Last night wasn't all bad. Songstress came over to help me with my bad back. I took my son to the children's museum this weekend, and I failed to stretch. I'm not in toddler shape and I didn't take this into account as I climbed through all the caves and tunnels and played hard with my son. She helped to relieve the pain I was feeling and I can say I'm more mobile now. Last night we experienced a fantastic thunderstorm. I'm a big fan of watching thunderstorms, something about them fascinates me. So I sat on my porch and listened to the thunder crash, watched bolts of lightning illuminate the sky, and listened to the downpour of giants raindrops smashing against everything.

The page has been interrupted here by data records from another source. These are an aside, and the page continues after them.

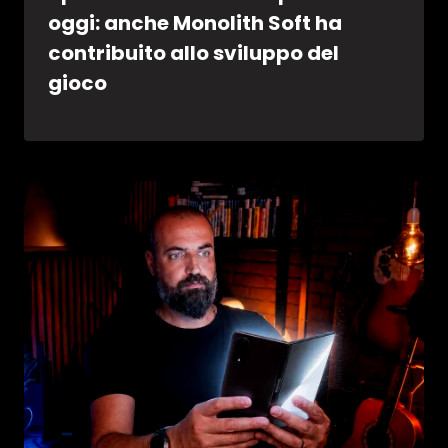
oggi: anche Monolith Soft ha
contribuito allo sviluppo del
gioco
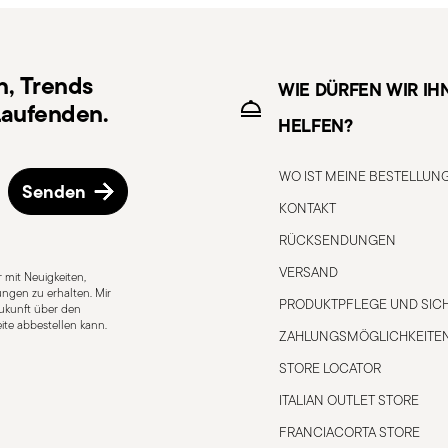
n, Trends
geeignet
Für E-Herd geeignet
WIE DÜRFEN WIR IH
aufenden.
HELFEN?
WO IST MEINE BESTELLUN
Senden
ignet
Lebensmittelkontakt sicher
KONTAKT
RÜCKSENDUNGEN
VERSAND
 mit Neuigkeiten,
ngen zu erhalten. Mir
PRODUKTPFLEGE UND SICH
n kann zu Verletzungen führen – daher
 Zukunft über den
ite abbestellen kann.
. Für eine sichere Anwendung beachten
ZAHLUNGSMÖGLICHKEITE
Sie niemals einen leeren Topf, da er
STORE LOCATOR
ngen oder Brände verursachen kann.
ITALIAN OUTLET STORE
ark erhitzt – sonst Topfhandschuhe
FRANCIACORTA STORE
llten Holz-, Silikon- oder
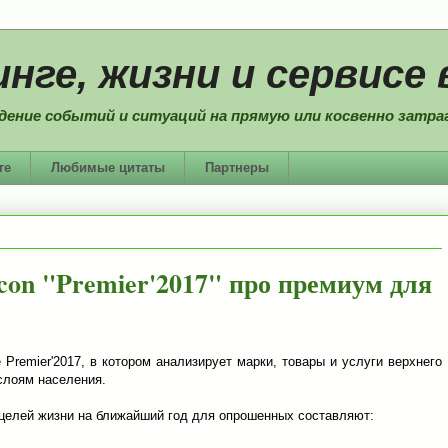
нге, жизни и сервисе 
дение событий и ситуаций на прямую или косвенно затраг
ге
Любимые цитаты
Партнеры
con "Premier'2017" про премиум для
Premier'2017, в котором анализирует марки, товары и услуги верхнего
слоям населения.
 целей жизни на ближайший год для опрошенных составляют:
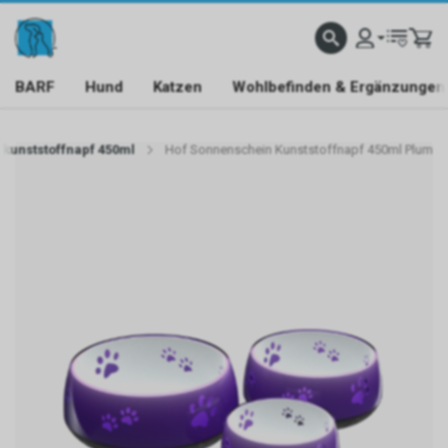
BARF
Hund
Katzen
Wohlbefinden & Ergänzungen
kunststoffnapf 450ml
Hof Sonnenschein Kunststoffnapf 450ml Plum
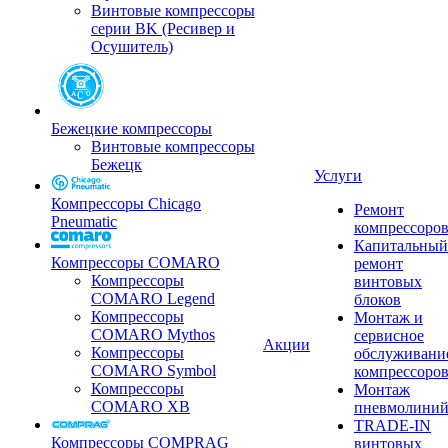
Винтовые компрессоры
серии BK (Ресивер и
Осушитель)
Бежецкие компрессоры
Винтовые компрессоры
Бежецк
Услуги
Компрессоры Chicago
Ремонт
Pneumatic
компрессоро
Капитальный
Компрессоры COMARO
ремонт
Компрессоры
винтовых
COMARO Legend
блоков
Компрессоры
Монтаж и
COMARO Mythos
сервисное
Акции
Компрессоры
обслуживани
COMARO Symbol
компрессоро
Компрессоры
Монтаж
COMARO XB
пневмолини
TRADE-IN
Компрессоры COMPRAG
винтовых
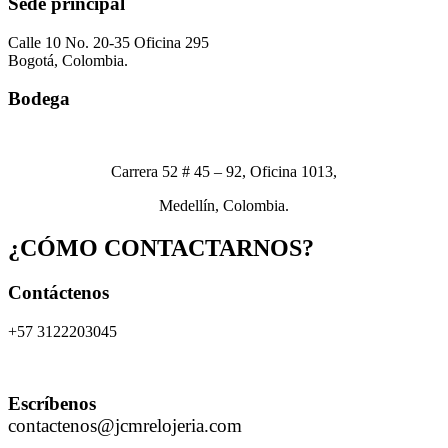
Sede principal
Calle 10 No. 20-35 Oficina 295
Bogotá, Colombia.
Bodega
Carrera 52 # 45 – 92, Oficina 1013,
Medellín, Colombia.
¿CÓMO CONTACTARNOS?
Contáctenos
+57 3122203045
Escríbenos
contactenos@jcmrelojeria.com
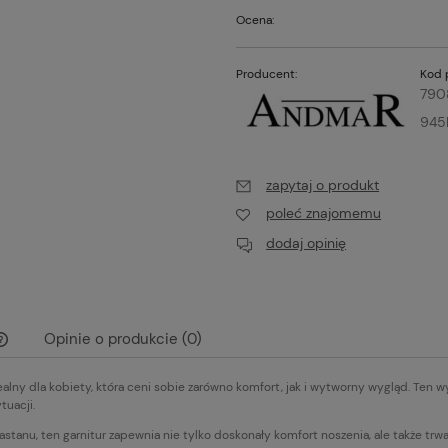
Ocena:
Producent:
Kod 
790
945
zapytaj o produkt
poleć znajomemu
dodaj opinię
Opinie o produkcie (0)
ealny dla kobiety, która ceni sobie zarówno komfort, jak i wytworny wygląd. Ten 
Cena nie zawiera ewentualnych kosztów
tuacji.
płatności
lastanu, ten garnitur zapewnia nie tylko doskonały komfort noszenia, ale także tr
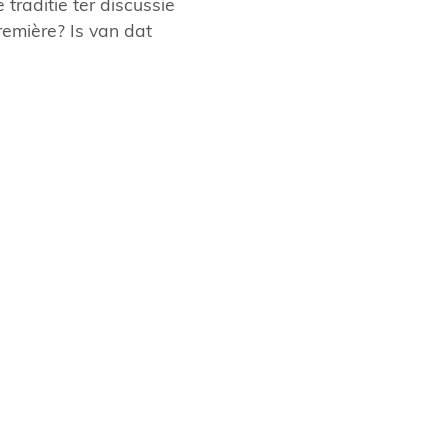
traditie ter discussie
emière? Is van dat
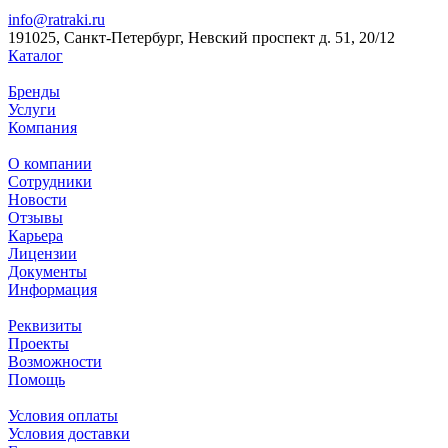
info@ratraki.ru
191025, Санкт-Петербург, Невский проспект д. 51, 20/12
Каталог
Бренды
Услуги
Компания
О компании
Сотрудники
Новости
Отзывы
Карьера
Лицензии
Документы
Информация
Реквизиты
Проекты
Возможности
Помощь
Условия оплаты
Условия доставки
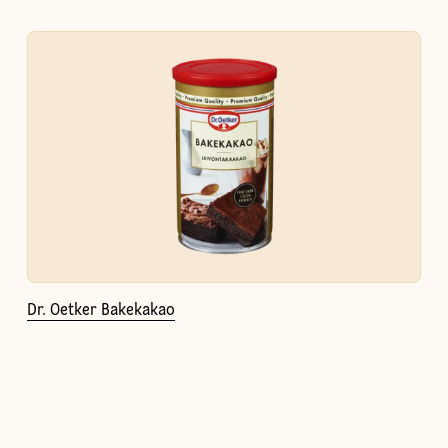
Dr. Oetker Bakekakao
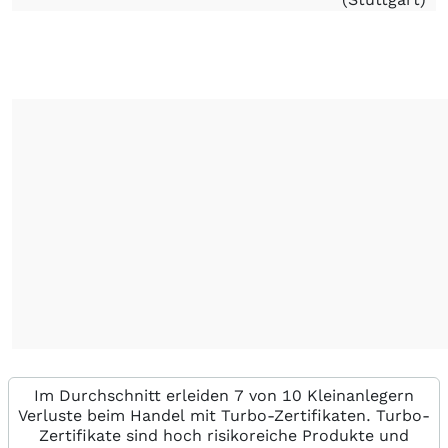
Im Durchschnitt erleiden 7 von 10 Kleinanlegern
Verluste beim Handel mit Turbo-Zertifikaten. Turbo-
Zertifikate sind hoch risikoreiche Produkte und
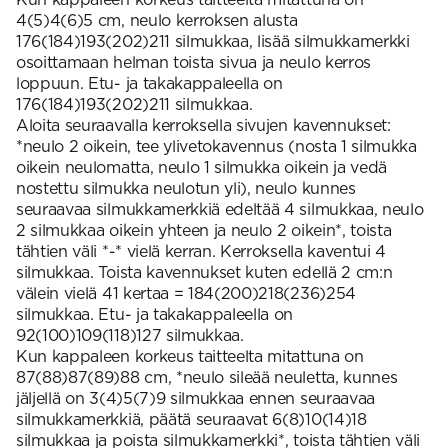
4(5)4(6)5 cm, neulo kerroksen alusta
176(184)193(202)211 silmukkaa, lisää silmukkamerkki
osoittamaan helman toista sivua ja neulo kerros
loppuun. Etu- ja takakappaleella on
176(184)193(202)211 silmukkaa.
Aloita seuraavalla kerroksella sivujen kavennukset:
*neulo 2 oikein, tee ylivetokavennus (nosta 1 silmukka
oikein neulomatta, neulo 1 silmukka oikein ja vedä
nostettu silmukka neulotun yli), neulo kunnes
seuraavaa silmukkamerkkiä edeltää 4 silmukkaa, neulo
2 silmukkaa oikein yhteen ja neulo 2 oikein*, toista
tähtien väli *-* vielä kerran. Kerroksella kaventui 4
silmukkaa. Toista kavennukset kuten edellä 2 cm:n
välein vielä 41 kertaa = 184(200)218(236)254
silmukkaa. Etu- ja takakappaleella on
92(100)109(118)127 silmukkaa.
Kun kappaleen korkeus taitteelta mitattuna on
87(88)87(89)88 cm, *neulo sileää neuletta, kunnes
jäljellä on 3(4)5(7)9 silmukkaa ennen seuraavaa
silmukkamerkkiä, päätä seuraavat 6(8)10(14)18
silmukkaa ja poista silmukkamerkki*, toista tähtien väli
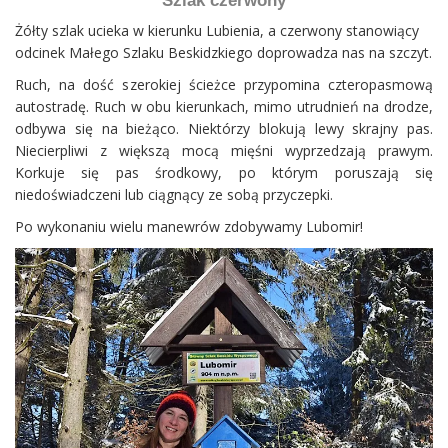
Szlak czerwony
Żółty szlak ucieka w kierunku Lubienia, a czerwony stanowiący
odcinek Małego Szlaku Beskidzkiego doprowadza nas na szczyt.
Ruch, na dość szerokiej ścieżce przypomina czteropasmową
autostradę. Ruch w obu kierunkach, mimo utrudnień na drodze,
odbywa się na bieżąco. Niektórzy blokują lewy skrajny pas.
Niecierpliwi z większą mocą mięśni wyprzedzają prawym.
Korkuje się pas środkowy, po którym poruszają się
niedoświadczeni lub ciągnący ze sobą przyczepki.
Po wykonaniu wielu manewrów zdobywamy Lubomir!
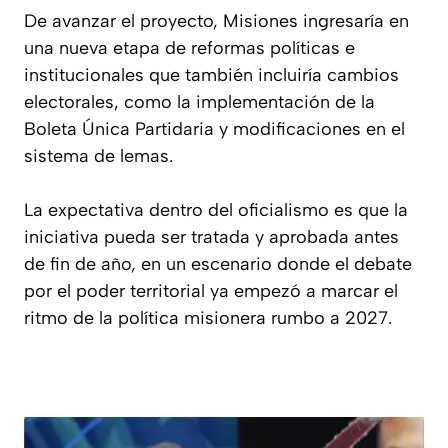
De avanzar el proyecto, Misiones ingresaría en
una nueva etapa de reformas políticas e
institucionales que también incluiría cambios
electorales, como la implementación de la
Boleta Única Partidaria y modificaciones en el
sistema de lemas.
La expectativa dentro del oficialismo es que la
iniciativa pueda ser tratada y aprobada antes
de fin de año, en un escenario donde el debate
por el poder territorial ya empezó a marcar el
ritmo de la política misionera rumbo a 2027.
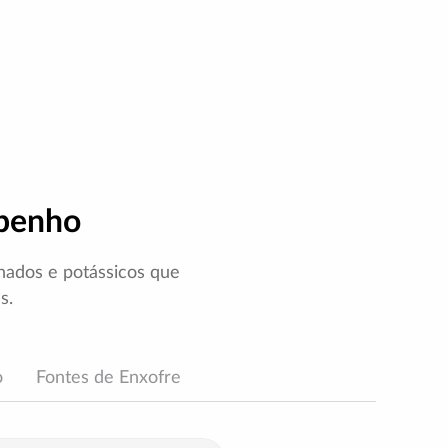
mpenho
genados e potássicos que
s.
o
Fontes de Enxofre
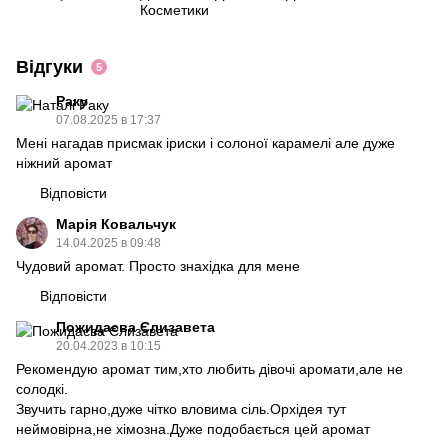
Косметики
Відгуки
5
Раку
07.08.2025 в 17:37
Мені нагадав присмак іриски і солоної карамелі але дуже
ніжний аромат
Відповісти
Марія Ковальчук
14.04.2025 в 09:48
Чудовий аромат. Просто знахідка для мене
Відповісти
Пожидаєва Єлизавета
20.04.2023 в 10:15
Рекомендую аромат тим,хто любить дівочі аромати,але не
солодкі.
Звучить гарно,дуже чітко вловима сіль.Орхідея тут
неймовірна,не хімозна.Дуже подобається цей аромат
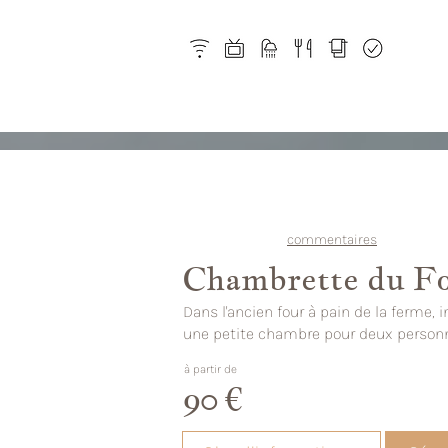
commentaires
Chambrette du Fo
Dans l'ancien four à pain de la ferme,
une petite chambre pour deux person
à partir de
90 €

I love the smell of rain, feeling the temperature drop ten degrees as the black ominous clouds roll into blotting out the sun and unleashing its furry upon all below it. Something about that time makes me feel at peace. Maybe it's knowing that during thunderstorms like that being next to the one you love curled up together in a loving embrace experiencing and commenting on the unfolding of such an awesome array of nature is time well spent. Possibly it's feeling the security of feeling that touch, the comfort that it brings, that even though the storms of life roll through life there is someone to cling to in times of calamity. Such a peace it brings, the calm before and after the storm.